Liberia is facing a “serious threat” to its national existence as the deadly Ebola virus “spreads like wildfire” there, its defence minister says.

Brownie Samukai told the UN Security Council that the international response to the crisis was “less than robust”.

The World Health Organization (WHO) has warned that thousands more cases could occur in Liberia, which has been worst hit by the West Africa outbreak.

Some 2,288 people have died from Ebola in Liberia, Guinea and Sierra Leone.

The WHO says half of these deaths occurred in the three weeks running up to 6 September.

In Nigeria, eight people have died out of a total 21 cases, while one case has been confirmed in Senegal, with no deaths.

Liberia’s defence minister warned on Tuesday that the country’s weak health system was already overwhelmed by the number of cases.

Mr Samukai told UN Security Council members that Liberia lacked “infrastructure, logistical capacity, professional expertise and financial resources to effectively address this disease”.

“The deadly Ebola virus has caused a disruption of the normal functioning of our state,” he said.

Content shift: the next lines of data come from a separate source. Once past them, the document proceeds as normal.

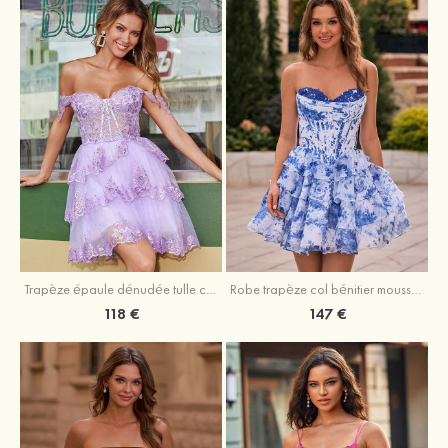
Trapèze épaule dénudée tulle courte/mini robe de fête de la rentrée avec paillettes
Robe trapèze col bénitier mousseline courte/mini robe de fête de la rentrée avec appliqué
118 €
147 €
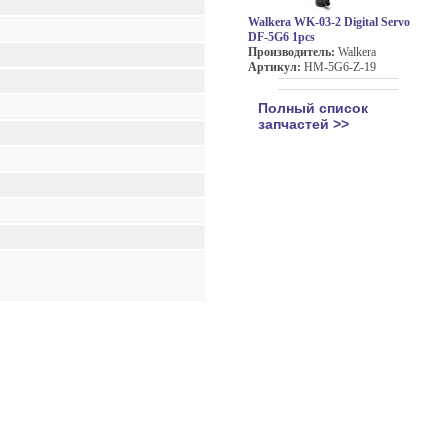
Walkera WK-03-2 Digital Servo
DF-5G6 1pcs
Производитель:
Walkera
Артикул:
HM-5G6-Z-19
Полный список
запчастей >>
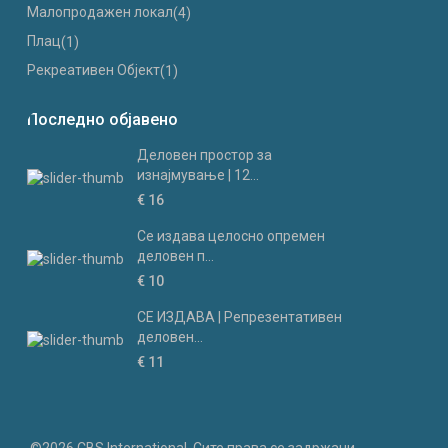
Малопродажен локал
(4)
Плац
(1)
Рекреативен Објект
(1)
Последно објавено
Деловен простор за
изнајмување | 12...
€ 16
Се издава целосно опремен
деловен п...
€ 10
СЕ ИЗДАВА | Репрезентативен
деловен...
€ 11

Separately on Tuesday, the UN’s envoy in Liberia said that at least 160 Liberian health workers had contracted the disease and half of them had died.

Karin Landgren described the outbreak as a “latter-day plague” that was growing exponentially.

She added that health workers were operating without proper protective equipment, training or pay, in comments to the UN Security Council.

“Liberians are facing their gravest threat since their war,” Ms Landgren said.

“I don’t think anybody can say right now that the international response to the Ebola outbreak is sufficient,” US ambassador to the UN Samantha Power said after the Security Council briefing.

Ebola spreads between humans by direct contact with infected blood, bodily fluids or organs, or indirectly through contact with contaminated environments.

Unlike other West African nations affected by the outbreak, efforts to contain the virus in Liberia were not working well, the WHO has said.

The reason for this remains unclear; however, experts say it could be linked to burial practices, which can include touching the body and eating a meal near it.